At other times, Lukwago seemed to lose interest in the whole idea of strengthening parties, arguing that concentrating on building political parties increased the possibilities of friction among “potential allies”.

But the speculation still remained. Observers reckon that Lukwago could be sizing up a challenge against Mao for the DP presidency as a first step to a possible national presidential bid.

As President Museveni and his agents tightened the noose around Lukwago’s neck at Kampala Capital City Authority, speculation mounted that Lukwago would consider taking on Museveni, something Lukwago has not ruled out. He may want to use DP as a vehicle.

When we spoke to him for this article, Lukwago chose his words deliberately and spoke carefully, as if keen not to give anything away. He declined to comment on whether he would go to Ggaba for the launch of the 60 years celebrations, only showing enthusiasm in talking about the way forward for the party.

Lukwago made a suggestion similar to what Nambooze had put across in a separate interview, calling for “an informal meeting aimed at thrashing out the contentious issues in the party before we go into the formal delegates’ conference”.

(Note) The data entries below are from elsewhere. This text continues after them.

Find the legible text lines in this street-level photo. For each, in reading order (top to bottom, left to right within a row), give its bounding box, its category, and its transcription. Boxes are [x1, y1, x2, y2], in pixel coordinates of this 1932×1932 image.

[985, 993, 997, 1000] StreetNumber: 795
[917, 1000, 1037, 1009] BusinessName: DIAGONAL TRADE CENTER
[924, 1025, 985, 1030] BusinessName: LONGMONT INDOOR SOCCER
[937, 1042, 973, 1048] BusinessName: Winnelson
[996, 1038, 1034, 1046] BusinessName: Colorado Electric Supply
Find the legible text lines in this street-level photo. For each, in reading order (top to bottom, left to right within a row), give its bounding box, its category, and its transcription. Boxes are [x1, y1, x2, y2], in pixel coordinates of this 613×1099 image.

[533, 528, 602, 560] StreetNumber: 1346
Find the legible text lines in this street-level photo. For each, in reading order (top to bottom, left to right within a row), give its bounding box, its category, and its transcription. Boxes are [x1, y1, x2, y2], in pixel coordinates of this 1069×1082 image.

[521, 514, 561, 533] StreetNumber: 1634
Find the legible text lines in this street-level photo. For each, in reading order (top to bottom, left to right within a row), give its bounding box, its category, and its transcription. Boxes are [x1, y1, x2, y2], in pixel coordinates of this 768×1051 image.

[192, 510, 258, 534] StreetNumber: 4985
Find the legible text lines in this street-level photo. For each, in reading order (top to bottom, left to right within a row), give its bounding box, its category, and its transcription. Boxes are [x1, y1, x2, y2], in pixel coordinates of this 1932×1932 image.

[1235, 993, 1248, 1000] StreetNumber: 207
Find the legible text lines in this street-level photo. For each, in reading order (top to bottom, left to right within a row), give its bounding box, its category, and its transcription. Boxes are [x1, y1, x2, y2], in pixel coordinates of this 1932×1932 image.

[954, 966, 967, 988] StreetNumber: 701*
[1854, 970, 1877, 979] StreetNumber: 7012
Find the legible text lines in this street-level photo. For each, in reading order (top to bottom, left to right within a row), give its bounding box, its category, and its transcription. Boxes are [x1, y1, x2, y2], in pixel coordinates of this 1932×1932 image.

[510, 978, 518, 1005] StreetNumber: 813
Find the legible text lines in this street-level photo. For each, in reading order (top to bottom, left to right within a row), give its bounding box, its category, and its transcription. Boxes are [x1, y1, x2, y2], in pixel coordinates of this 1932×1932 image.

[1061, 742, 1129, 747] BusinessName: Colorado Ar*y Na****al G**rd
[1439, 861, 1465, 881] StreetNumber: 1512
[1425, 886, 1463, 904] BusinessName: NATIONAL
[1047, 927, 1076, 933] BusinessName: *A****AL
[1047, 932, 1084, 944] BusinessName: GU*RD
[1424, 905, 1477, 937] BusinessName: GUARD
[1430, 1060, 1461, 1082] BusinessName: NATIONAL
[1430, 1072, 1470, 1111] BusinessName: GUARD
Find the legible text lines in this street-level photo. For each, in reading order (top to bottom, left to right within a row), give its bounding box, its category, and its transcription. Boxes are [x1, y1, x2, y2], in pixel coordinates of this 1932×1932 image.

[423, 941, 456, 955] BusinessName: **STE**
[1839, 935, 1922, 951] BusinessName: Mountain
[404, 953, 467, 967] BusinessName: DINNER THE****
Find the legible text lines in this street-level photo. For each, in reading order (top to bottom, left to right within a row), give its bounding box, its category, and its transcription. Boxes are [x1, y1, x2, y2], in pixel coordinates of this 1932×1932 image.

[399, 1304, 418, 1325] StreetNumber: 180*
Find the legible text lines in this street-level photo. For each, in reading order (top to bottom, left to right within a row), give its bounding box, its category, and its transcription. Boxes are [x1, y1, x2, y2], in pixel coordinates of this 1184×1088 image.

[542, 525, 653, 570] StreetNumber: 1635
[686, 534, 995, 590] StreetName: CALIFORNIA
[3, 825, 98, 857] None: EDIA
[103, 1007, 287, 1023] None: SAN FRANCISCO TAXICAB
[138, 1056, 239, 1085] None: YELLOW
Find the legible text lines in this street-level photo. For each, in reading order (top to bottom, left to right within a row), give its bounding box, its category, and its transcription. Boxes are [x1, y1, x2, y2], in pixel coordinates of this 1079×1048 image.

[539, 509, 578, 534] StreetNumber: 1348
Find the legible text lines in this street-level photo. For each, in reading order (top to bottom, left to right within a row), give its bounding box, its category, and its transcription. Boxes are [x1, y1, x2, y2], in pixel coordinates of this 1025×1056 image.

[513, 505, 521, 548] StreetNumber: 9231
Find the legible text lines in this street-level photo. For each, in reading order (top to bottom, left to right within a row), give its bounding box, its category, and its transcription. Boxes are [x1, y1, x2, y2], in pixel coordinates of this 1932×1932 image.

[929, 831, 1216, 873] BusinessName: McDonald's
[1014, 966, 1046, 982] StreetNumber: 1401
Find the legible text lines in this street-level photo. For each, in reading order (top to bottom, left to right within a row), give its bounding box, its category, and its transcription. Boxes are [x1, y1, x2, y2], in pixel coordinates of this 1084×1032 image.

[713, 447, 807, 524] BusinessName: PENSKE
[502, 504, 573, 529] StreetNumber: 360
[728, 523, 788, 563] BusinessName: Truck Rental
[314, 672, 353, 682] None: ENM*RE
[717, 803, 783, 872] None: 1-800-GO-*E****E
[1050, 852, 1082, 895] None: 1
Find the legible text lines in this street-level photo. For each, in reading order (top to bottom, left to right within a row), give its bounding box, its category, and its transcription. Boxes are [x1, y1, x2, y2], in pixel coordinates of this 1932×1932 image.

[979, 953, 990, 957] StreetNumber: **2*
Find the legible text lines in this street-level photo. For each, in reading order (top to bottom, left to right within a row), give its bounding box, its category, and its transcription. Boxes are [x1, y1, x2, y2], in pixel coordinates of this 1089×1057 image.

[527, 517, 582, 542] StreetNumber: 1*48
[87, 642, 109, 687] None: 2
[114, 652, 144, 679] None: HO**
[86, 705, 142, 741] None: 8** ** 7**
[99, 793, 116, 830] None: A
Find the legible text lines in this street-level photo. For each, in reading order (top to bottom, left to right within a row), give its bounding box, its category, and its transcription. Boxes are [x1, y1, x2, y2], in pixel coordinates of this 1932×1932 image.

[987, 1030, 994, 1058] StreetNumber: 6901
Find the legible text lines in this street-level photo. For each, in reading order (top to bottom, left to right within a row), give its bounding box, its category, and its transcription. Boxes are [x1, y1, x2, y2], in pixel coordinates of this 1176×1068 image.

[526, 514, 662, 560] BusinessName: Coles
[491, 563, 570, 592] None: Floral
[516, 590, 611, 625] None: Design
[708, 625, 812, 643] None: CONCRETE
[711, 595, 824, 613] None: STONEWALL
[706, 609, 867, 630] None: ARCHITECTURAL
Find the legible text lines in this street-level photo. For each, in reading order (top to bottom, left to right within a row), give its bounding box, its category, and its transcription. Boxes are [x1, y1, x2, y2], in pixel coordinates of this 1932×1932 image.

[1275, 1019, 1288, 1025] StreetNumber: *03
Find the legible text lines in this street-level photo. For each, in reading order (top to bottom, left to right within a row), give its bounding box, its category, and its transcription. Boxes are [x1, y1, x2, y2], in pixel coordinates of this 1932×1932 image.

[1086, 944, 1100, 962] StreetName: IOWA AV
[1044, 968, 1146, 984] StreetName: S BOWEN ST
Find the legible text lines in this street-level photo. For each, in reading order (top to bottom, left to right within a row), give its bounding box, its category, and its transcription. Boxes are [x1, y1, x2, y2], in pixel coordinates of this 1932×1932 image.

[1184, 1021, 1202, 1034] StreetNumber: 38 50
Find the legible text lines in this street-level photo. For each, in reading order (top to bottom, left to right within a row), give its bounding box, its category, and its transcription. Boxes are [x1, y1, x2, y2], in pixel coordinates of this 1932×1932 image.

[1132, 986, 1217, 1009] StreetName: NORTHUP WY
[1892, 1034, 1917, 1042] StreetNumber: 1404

The rare happening is that this time round Mao’s idea seems to coincide with what the duo suggests. Mao talks about plans to make “a radical suggestion” to the party’s governing organs to “invite every interested party member to participate in charting the way forward in preparation for the next delegates’ conference”.

It is probably a lesson learnt on Mao’s part, for in the lead up to the February 2010 Mbale delegates’ conference, similar calls for first resolving the sticky issues in the party were ignored, leading to further splintering of the party.

As the infighting deepens and the party splinters, the membership is demoralised and many find their way out of DP.

In the early 2000s, for instance, a number of politicians from northern Uganda – notably Prof Ogenga Latigo, Reagan Okumu, Odonga Otto and Kassiano Wadri – left DP and eventually found a home in FDC.

In the earlier years, a good number had left for the ruling NRM and the exodus has continued, with the latest convert from DP to NRM, being former spokesperson Emmanuel Mwaka Lutukumoi, having been recently named deputy Resident District Commissioner.
Mao knows that many more can leave the party. He also knows that there are many more who can return to the party, especially if he is no longer the leader. The more important point he points at, however, is that democracy is “the most dependable arbiter in all this”.

And this means setting in motion a process of leadership renewal within the party that will be seen by all as free and fair. If Mao does it, as he has pledged, he may by that one act become the most celebrated DP president since Ben Kiwanuka, even if he loses in the process. And the celebration of DP’s 60 years may become that much needed future reference point when the party was put back on its founding ethos of truth and justice.